Over Passover, I read Natan Sharansky's boook, "The Case for Democracy" (appropriate, I suppose, for the holiday commemorating our freedom). One point which he returned to again and again is the skepticism which his views on democracy and peace were met with by diplomats and national leaders in America, Israel, and most of the Western world. These worthies all preferred to work with "friendly strongmen" in the interests of "stability."

This is especially troubling in the wake of the recent belligerencies out of China. For several decades, American policy has been to "engage" China in the hopes of moderating its regime, or at the least to establish a sort of regional stability. In the name of engagement, China's abysmal human-rights record and its invasion of Tibet have been more or less swept under the rug. Bill Clinton, to his modest credit, at least made noises to the effect of linking China's entry into the WTO to an improved human-rights record; yet when the chips were down, he caved.

And what has been the result? China's industrial power has grown exponentially, with Western money and investment as its fuel. On the strength of its roaring economy, China is now in the middle of a massive naval mobilization. Its object appears to be Taiwan, a staunch US ally which has been repeatedly betrayed by American diplomats in order to appease its larger cousin.

True, at the same time a large middle class has been created, which is more and more connected to the outside world. And the social strains of China's new economy are causing headaches for the Communist Party. These pressures may yet lead to a revolution, in time. Yet who is to say that such a revolution would not have come earlier, had the West not acted as China's sugar daddy? According to Natan Sharansky, the dissidents in the USSR loooked on deténte as nothing more than appeasement, that extended the life of the Soviet tyranny. And remember that Deng Xiaoping decided that China could not survive without foreign trade. Should we then have so quickly given him what he so desperately needed, without so much as a single serious concession in return with regard to human rights?

Now we are in a race to see what will happen first. Will China move against Taiwan, in the dictator's classic move to unify a restless populace? Or will the Chinese Communists fall first?

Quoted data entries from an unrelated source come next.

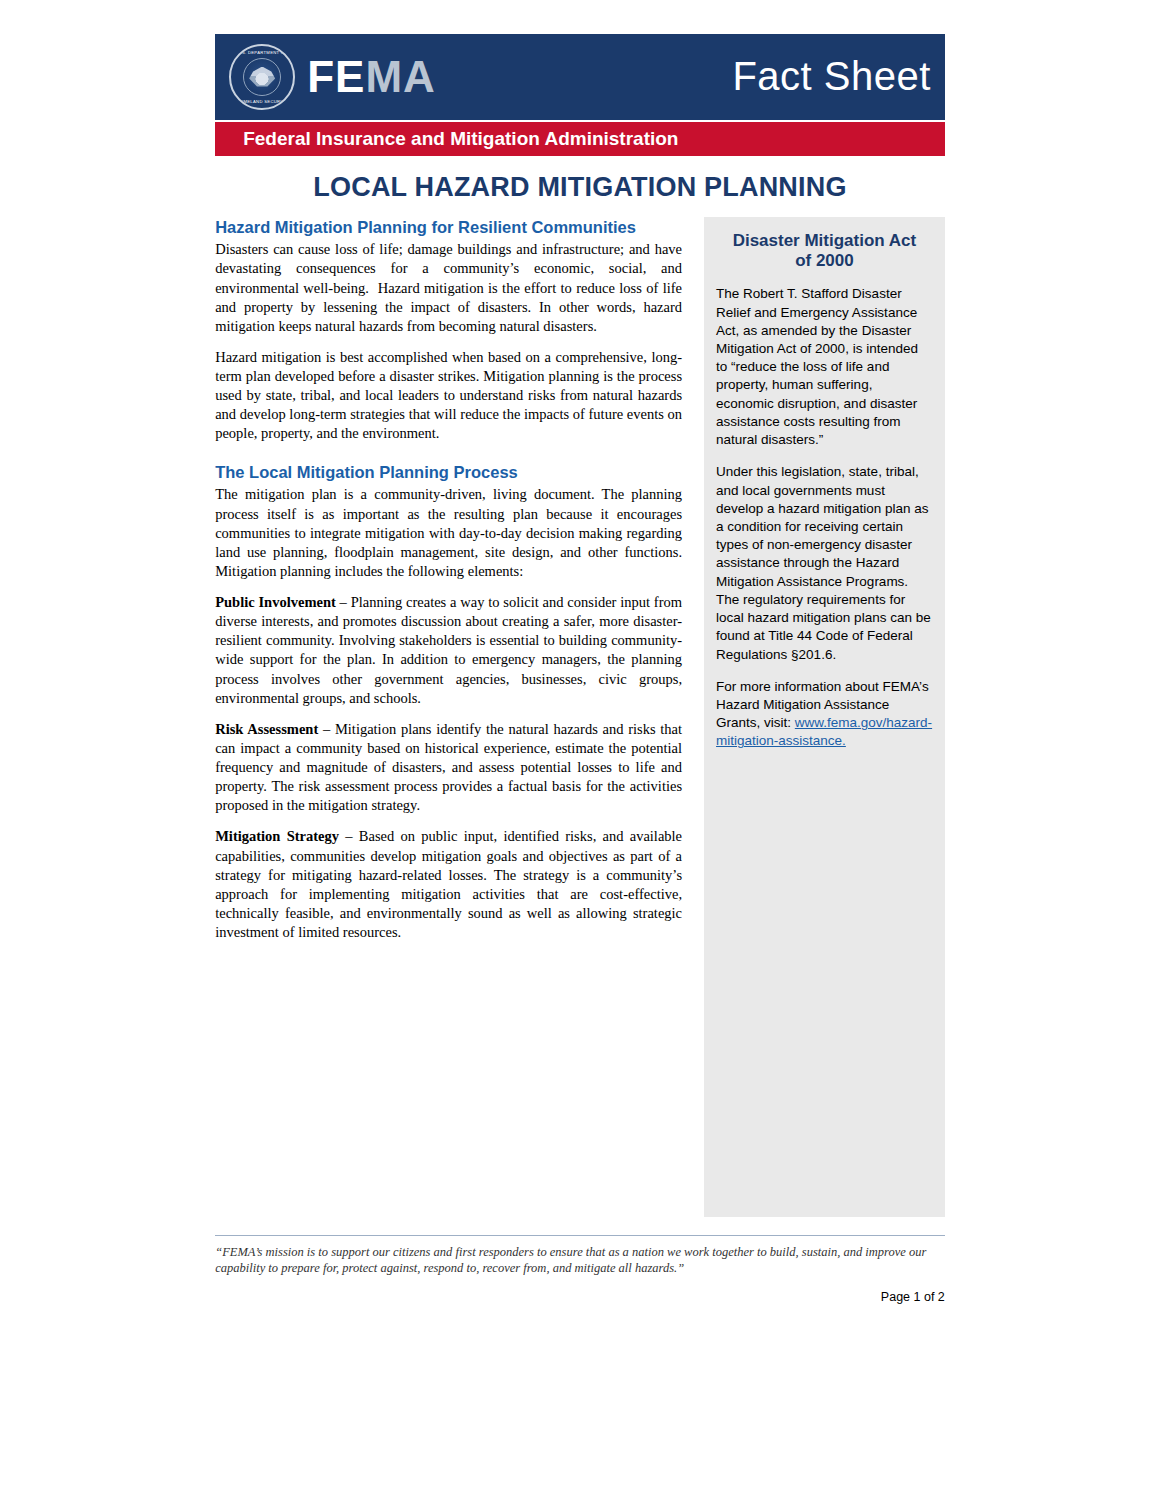U.S. DEPARTMENT OF HOMELAND SECURITY
FE MA
Fact Sheet
Federal Insurance and Mitigation Administration
LOCAL HAZARD MITIGATION PLANNING
Hazard Mitigation Planning for Resilient Communities
Disasters can cause loss of life; damage buildings and infrastructure; and have devastating consequences for a community’s economic, social, and environmental well-being. Hazard mitigation is the effort to reduce loss of life and property by lessening the impact of disasters. In other words, hazard mitigation keeps natural hazards from becoming natural disasters.
Hazard mitigation is best accomplished when based on a comprehensive, long-term plan developed before a disaster strikes. Mitigation planning is the process used by state, tribal, and local leaders to understand risks from natural hazards and develop long-term strategies that will reduce the impacts of future events on people, property, and the environment.
The Local Mitigation Planning Process
The mitigation plan is a community-driven, living document. The planning process itself is as important as the resulting plan because it encourages communities to integrate mitigation with day-to-day decision making regarding land use planning, floodplain management, site design, and other functions. Mitigation planning includes the following elements:
Public Involvement – Planning creates a way to solicit and consider input from diverse interests, and promotes discussion about creating a safer, more disaster-resilient community. Involving stakeholders is essential to building community-wide support for the plan. In addition to emergency managers, the planning process involves other government agencies, businesses, civic groups, environmental groups, and schools.
Risk Assessment – Mitigation plans identify the natural hazards and risks that can impact a community based on historical experience, estimate the potential frequency and magnitude of disasters, and assess potential losses to life and property. The risk assessment process provides a factual basis for the activities proposed in the mitigation strategy.
Mitigation Strategy – Based on public input, identified risks, and available capabilities, communities develop mitigation goals and objectives as part of a strategy for mitigating hazard-related losses. The strategy is a community’s approach for implementing mitigation activities that are cost-effective, technically feasible, and environmentally sound as well as allowing strategic investment of limited resources.
Disaster Mitigation Act
of 2000
The Robert T. Stafford Disaster Relief and Emergency Assistance Act, as amended by the Disaster Mitigation Act of 2000, is intended to “reduce the loss of life and property, human suffering, economic disruption, and disaster assistance costs resulting from natural disasters.”
Under this legislation, state, tribal, and local governments must develop a hazard mitigation plan as a condition for receiving certain types of non-emergency disaster assistance through the Hazard Mitigation Assistance Programs. The regulatory requirements for local hazard mitigation plans can be found at Title 44 Code of Federal Regulations §201.6.
For more information about FEMA’s Hazard Mitigation Assistance Grants, visit: www.fema.gov/hazard-mitigation-assistance.
“FEMA’s mission is to support our citizens and first responders to ensure that as a nation we work together to build, sustain, and improve our capability to prepare for, protect against, respond to, recover from, and mitigate all hazards.”
Page 1 of 2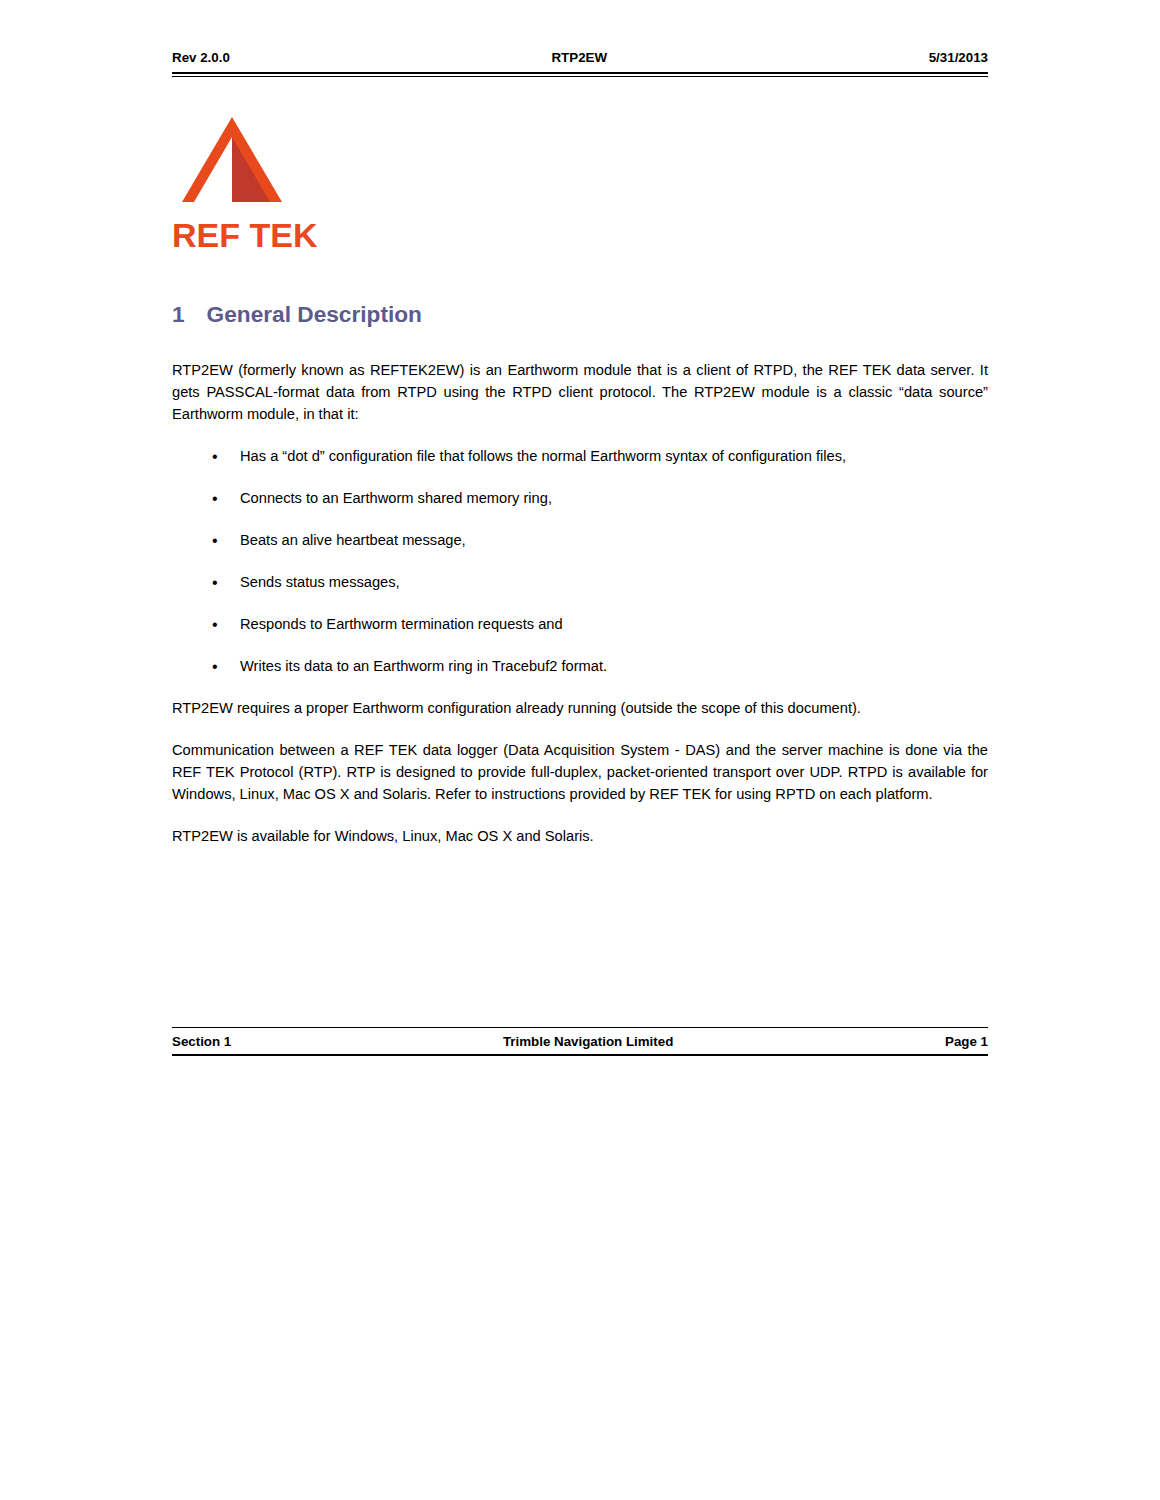Rev 2.0.0 RTP2EW 5/31/2013
REF TEK
1 General Description
RTP2EW (formerly known as REFTEK2EW) is an Earthworm module that is a client of RTPD, the REF TEK data server. It gets PASSCAL-format data from RTPD using the RTPD client protocol. The RTP2EW module is a classic “data source” Earthworm module, in that it:
Has a “dot d” configuration file that follows the normal Earthworm syntax of configuration files,
Connects to an Earthworm shared memory ring,
Beats an alive heartbeat message,
Sends status messages,
Responds to Earthworm termination requests and
Writes its data to an Earthworm ring in Tracebuf2 format.
RTP2EW requires a proper Earthworm configuration already running (outside the scope of this document).
Communication between a REF TEK data logger (Data Acquisition System - DAS) and the server machine is done via the REF TEK Protocol (RTP). RTP is designed to provide full-duplex, packet-oriented transport over UDP. RTPD is available for Windows, Linux, Mac OS X and Solaris. Refer to instructions provided by REF TEK for using RPTD on each platform.
RTP2EW is available for Windows, Linux, Mac OS X and Solaris.
Section 1 Trimble Navigation Limited Page 1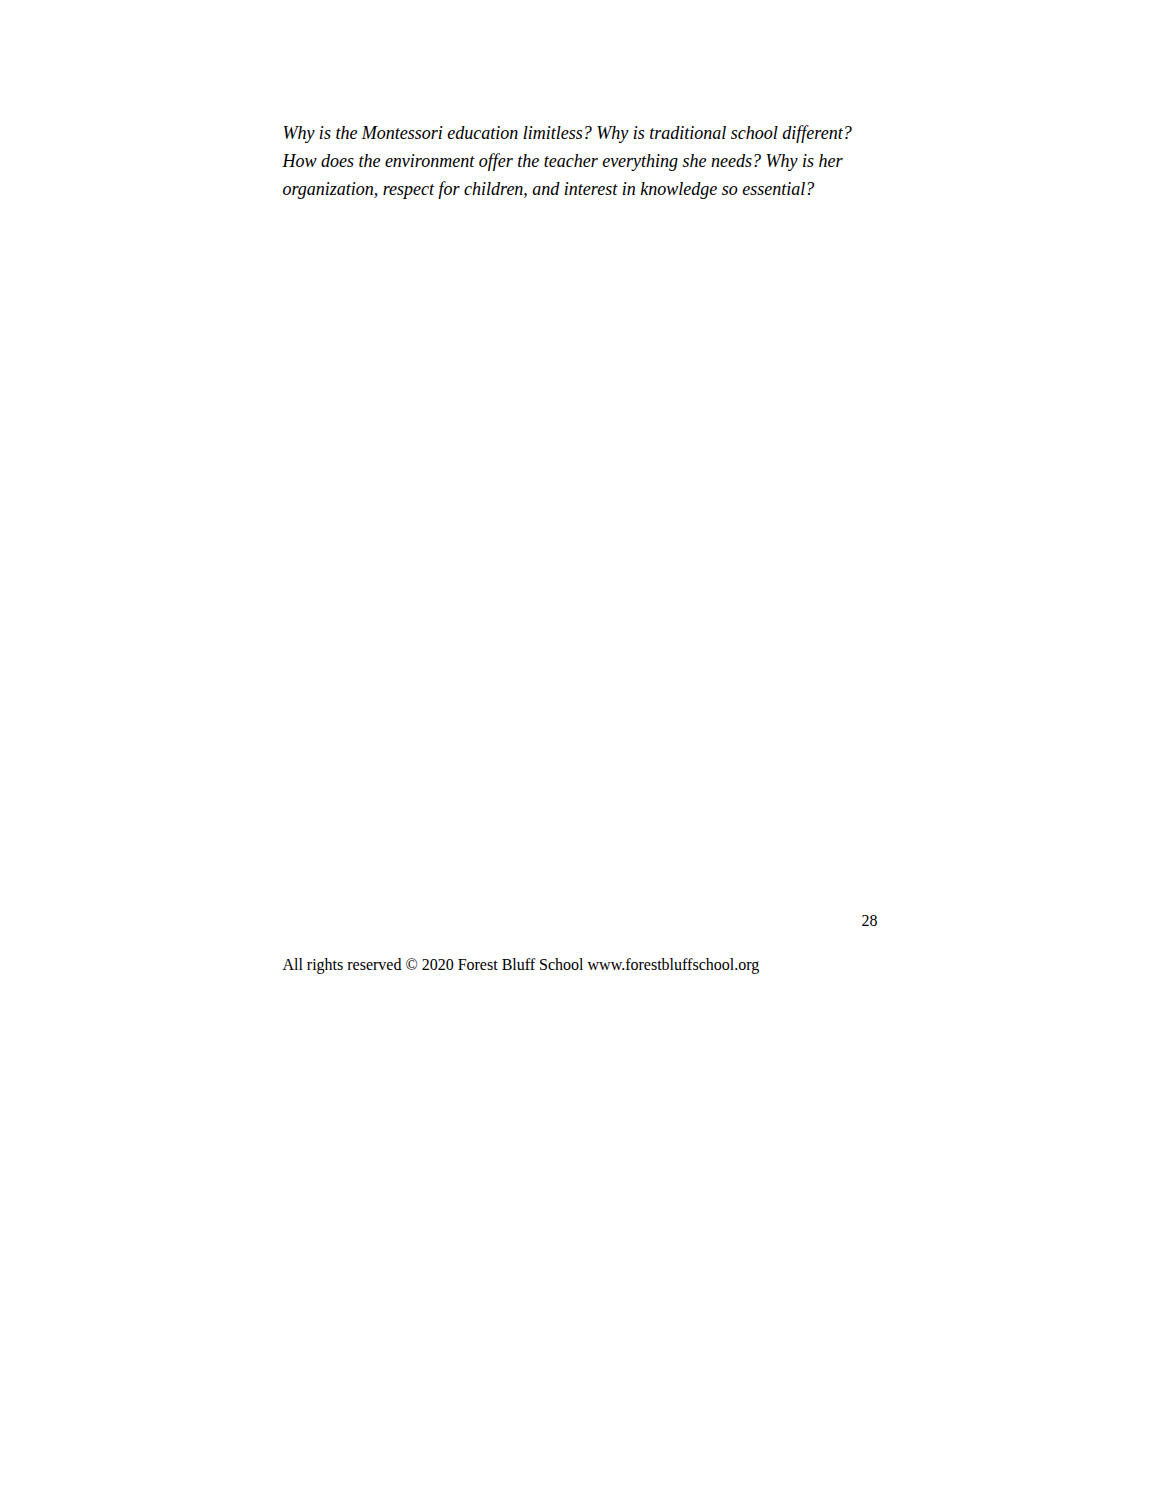Why is the Montessori education limitless? Why is traditional school different? How does the environment offer the teacher everything she needs? Why is her organization, respect for children, and interest in knowledge so essential?
28
All rights reserved © 2020 Forest Bluff School www.forestbluffschool.org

Given such a situation, we have no excuse whatsoever to avoid throwing all the means at our disposal behind the cause of Chinese democracy. As to those who protest that doing so would be a "destabilizing" influence, I scorn your stability. Your stability is but a carte blanche for murderers to continue murdering. You would turn a blind eye to tyrants with blood on their hands, for fear that a spot of it should stain your elegant suits. For the sake of Taiwan, for the sake of Japan, for the sake of the Chinese who live under oppression, we can no longer be silent.

1 comment:

Mike Maller said...

As strange as it sounds, an episode of Star Trek is brought to mind.

I don't know how much of the original series you've seen, but there was one episode where two planets were locked in a 500 year war... only they weren't. Sometime ago, the war had been transferred into the control of computer, who would calculate attacks and the casualties thereof. The computers would then report the casualties, and the citizens of either world mentioned in the report would go to disintegration chamers.

http://www.tvtome.com/tvtome/servlet/GuidePageServlet/showid-633/epid-24908/

The connection being an imagined stability, rented with murder. To some people, stability is everything.